When voters in northern England chose on the 23rd June 2016 to leave the European Union, they could not possibly have understood the negative consequences for UK banking. Nor, to a large degree, did they seem to care. On the ground, Brexit leaders had focused on the issues of immigration and jobs, whilst naysayers had focused rather on European citizenship and on the benefits of free trade.
It was only bank executives and some vigilant economists who attempted to argue the consequences on the financial markets and the ripple effects that would then ensue. The average voter paid little attention to those they perceived as the City of London elite, following the turbulence of the last eight years of post-Financial Crisis blues. Nevertheless, just a few months after the vote, UK banking – constituting more than twice the share of the UK economy that it constituted merely 25 years ago – has already been sharply and negatively impacted. There have been four key effects of Brexit on the UK banking industry and these will have lasting impact.
Firstly, the UK’s inclusion in the European Union has allowed their banks – Lloyds, HSBC, Barclays and RBS – to ‘passport’ their services across the entirety of the European Union member states. In practice, the removal of this ‘passport’ once Article 50 is invoked will mean that jobs, back-office through front-office operations, the recognition of revenues, profits and the payment of tax will be significantly distorted. In essence, some of these aspects of the UK banking business model will have to be moved out of the UK, particularly in respect of lending and trading activities taking place ‘offshore’. The long term impact will be a loss of jobs and a reduction in competitiveness.
Secondly, the market’s perception of the negative impact on the UK economy in general has led to a flight to quality, which in turn had led to increased demand for mainland European bonds and equity.
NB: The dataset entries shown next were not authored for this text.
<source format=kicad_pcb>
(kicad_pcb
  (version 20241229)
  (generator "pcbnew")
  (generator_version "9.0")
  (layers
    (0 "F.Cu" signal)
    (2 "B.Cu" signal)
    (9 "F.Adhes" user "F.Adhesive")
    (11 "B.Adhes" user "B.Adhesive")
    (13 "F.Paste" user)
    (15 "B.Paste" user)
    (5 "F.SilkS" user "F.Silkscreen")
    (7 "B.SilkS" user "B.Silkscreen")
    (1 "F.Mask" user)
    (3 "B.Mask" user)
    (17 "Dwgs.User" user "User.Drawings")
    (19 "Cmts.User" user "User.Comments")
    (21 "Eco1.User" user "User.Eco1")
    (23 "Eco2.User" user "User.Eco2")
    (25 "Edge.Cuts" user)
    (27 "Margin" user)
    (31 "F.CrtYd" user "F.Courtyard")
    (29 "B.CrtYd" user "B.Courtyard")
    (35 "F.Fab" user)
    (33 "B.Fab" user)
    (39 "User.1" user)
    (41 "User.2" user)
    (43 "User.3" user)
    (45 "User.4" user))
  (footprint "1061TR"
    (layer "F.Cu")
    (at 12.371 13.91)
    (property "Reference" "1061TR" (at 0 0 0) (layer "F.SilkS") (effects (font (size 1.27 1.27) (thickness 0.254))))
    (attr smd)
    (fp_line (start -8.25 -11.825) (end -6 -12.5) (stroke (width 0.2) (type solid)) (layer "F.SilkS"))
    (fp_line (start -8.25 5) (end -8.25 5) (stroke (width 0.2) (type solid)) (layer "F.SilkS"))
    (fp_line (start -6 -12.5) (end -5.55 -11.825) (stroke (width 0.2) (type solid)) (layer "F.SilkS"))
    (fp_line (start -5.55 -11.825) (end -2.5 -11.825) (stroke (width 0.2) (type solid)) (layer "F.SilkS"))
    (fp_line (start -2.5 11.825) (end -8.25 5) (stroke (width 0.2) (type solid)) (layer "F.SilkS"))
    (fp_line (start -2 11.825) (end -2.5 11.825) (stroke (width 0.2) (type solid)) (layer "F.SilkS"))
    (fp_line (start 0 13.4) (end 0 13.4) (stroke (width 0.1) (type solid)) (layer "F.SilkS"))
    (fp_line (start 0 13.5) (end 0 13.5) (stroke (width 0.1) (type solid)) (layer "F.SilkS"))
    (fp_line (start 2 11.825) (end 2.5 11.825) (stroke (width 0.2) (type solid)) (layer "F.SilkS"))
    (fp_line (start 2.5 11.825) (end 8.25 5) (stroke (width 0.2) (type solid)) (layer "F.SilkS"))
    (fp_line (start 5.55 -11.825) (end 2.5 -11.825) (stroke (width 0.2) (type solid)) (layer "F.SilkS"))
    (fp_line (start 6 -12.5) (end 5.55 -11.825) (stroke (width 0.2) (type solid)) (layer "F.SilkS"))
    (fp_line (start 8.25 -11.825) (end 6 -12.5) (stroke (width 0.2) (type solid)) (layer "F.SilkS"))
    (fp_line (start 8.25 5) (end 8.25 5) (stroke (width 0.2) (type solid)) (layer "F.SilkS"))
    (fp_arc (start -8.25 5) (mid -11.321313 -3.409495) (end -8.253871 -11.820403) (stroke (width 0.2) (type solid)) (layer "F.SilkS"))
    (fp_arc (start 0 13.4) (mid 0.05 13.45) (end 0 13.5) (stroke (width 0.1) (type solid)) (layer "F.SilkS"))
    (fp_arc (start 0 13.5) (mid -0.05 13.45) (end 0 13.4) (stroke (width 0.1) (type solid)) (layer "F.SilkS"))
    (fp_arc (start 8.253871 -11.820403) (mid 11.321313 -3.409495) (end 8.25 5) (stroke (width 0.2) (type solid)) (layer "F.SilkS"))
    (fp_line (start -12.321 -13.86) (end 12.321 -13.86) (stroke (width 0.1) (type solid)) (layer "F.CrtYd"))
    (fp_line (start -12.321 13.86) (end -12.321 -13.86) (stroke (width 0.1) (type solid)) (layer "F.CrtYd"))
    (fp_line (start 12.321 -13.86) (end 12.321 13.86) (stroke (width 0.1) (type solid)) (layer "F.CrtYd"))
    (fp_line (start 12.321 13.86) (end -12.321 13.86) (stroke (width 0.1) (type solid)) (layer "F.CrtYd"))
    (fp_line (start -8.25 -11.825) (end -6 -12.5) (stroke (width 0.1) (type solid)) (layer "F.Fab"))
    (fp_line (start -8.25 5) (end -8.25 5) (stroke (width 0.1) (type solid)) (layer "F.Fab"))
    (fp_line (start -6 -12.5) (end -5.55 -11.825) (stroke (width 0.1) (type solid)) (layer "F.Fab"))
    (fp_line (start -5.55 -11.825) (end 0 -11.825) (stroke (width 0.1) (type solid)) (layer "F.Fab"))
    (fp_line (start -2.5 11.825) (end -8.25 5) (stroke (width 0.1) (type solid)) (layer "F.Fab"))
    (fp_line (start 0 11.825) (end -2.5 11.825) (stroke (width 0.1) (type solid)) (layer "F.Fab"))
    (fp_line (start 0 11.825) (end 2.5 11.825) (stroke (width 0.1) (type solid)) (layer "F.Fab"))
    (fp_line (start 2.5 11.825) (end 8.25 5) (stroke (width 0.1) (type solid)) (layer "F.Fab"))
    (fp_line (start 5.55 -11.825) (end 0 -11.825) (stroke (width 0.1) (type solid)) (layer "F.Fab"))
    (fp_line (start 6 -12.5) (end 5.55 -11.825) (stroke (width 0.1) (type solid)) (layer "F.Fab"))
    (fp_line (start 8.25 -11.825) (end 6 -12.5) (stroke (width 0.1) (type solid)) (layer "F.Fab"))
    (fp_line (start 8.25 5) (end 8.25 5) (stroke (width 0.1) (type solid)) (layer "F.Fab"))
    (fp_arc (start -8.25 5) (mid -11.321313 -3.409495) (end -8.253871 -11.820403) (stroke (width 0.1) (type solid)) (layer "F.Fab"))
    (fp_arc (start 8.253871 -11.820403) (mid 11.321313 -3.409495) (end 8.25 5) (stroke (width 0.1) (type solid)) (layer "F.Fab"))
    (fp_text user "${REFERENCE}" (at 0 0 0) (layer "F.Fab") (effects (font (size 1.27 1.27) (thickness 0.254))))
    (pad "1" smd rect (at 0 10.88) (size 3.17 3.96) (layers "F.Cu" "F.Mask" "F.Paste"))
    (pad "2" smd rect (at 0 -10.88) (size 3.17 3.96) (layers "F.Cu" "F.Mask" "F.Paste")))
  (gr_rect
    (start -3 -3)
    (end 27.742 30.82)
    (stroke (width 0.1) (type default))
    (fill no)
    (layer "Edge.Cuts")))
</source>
Particularly in respect of German bonds, this has led to the inverse relationship between the price of bonds – driven by increased demand – and the yield on these bonds, being magnified.
Lower yields, and in many cases negative yields on long-dated bonds, have meant that there is a price compression effect in the treasuries of banks whose role is to fund asset creation through liability management. In simple terms: it is much harder now for banks to make the same nominal profits they previously did, since the spread between loan rates and funding rates is compressed. Several major European banks have already used this as the primary excuse for depressed quarter two earnings.
Thirdly, for UK banks in particular, the fact that sterling has plunged significantly against all major currencies, especially against the euro and the dollar, has meant that capital held in sterling against European loans has lost value and needs to be immediately topped up. As capital is topped up in sterling, so return on capital will be depressed, and in turn return on equity for UK domiciled banks will be reduced. This will mean that these banks will now have a reduced ability to lend further. And, in turn, these banks will then become less attractive entities for investment than some of their European and US counterparts.
Fourthly – and as an adjunct to this increased consumption of capital on existing loan books – these banks will somewhat counter-intuitively become more risky institutions. Stress tests, conducted by the European regulator, pose the question as to whether each bank, based on its own balance sheet at the moment, would still hold sufficient capital were a series of instantaneous and perfectly correlated negative externalities to occur. These hypotheses include radically increased loss rates on loans, share price declines, GDP erosion and increased unemployment.
Recall that these tests are based on hypothetical changes – or deltas – to existing balance sheets. This means that in compiling these stress test results, UK banks will need to simulate negative stresses on already stressed macro-economic factors, which will mean a sort of double- whammy effect on their balance sheets.
In order to ensure that they don’t fail these stress tests – which would have dire consequences on reputation as well as on their ability to pay shareholder dividends – they will need either to increase capital or decrease lending. A decrease in lending will mean less profit. An increase in capital will mean a decrease in return on equity, making capital itself then more expensive. Perversely then, the combination of an actual stress event with a hypothetical stress event will result in making UK banks far less attractive as investment choices in balanced portfolios.
Portfolio managers in turn, unless they perceive these stocks to become ridiculously cheap, will steer clear of them for some time, excluding them from their portfolios. These are the portfolios that are managed in the main on behalf of retirement funds, unit trusts, and endowment policies. That is to say, on behalf of the voters in northern England who voted to leave the European Union.
Should these voters be approaching retirement age they may well find that their lifetimes’ worth of diligent savings have been substantially eroded. Unfortunately, in spite of all of the discussion to the contrary, they will not be given the chance to rethink their choices. Brexit is final. Sure, trade agreements can be negotiated on an individual basis with friendly neighbours. But the effect on UK banking will lead to a permanent re-alignment of investor expectations.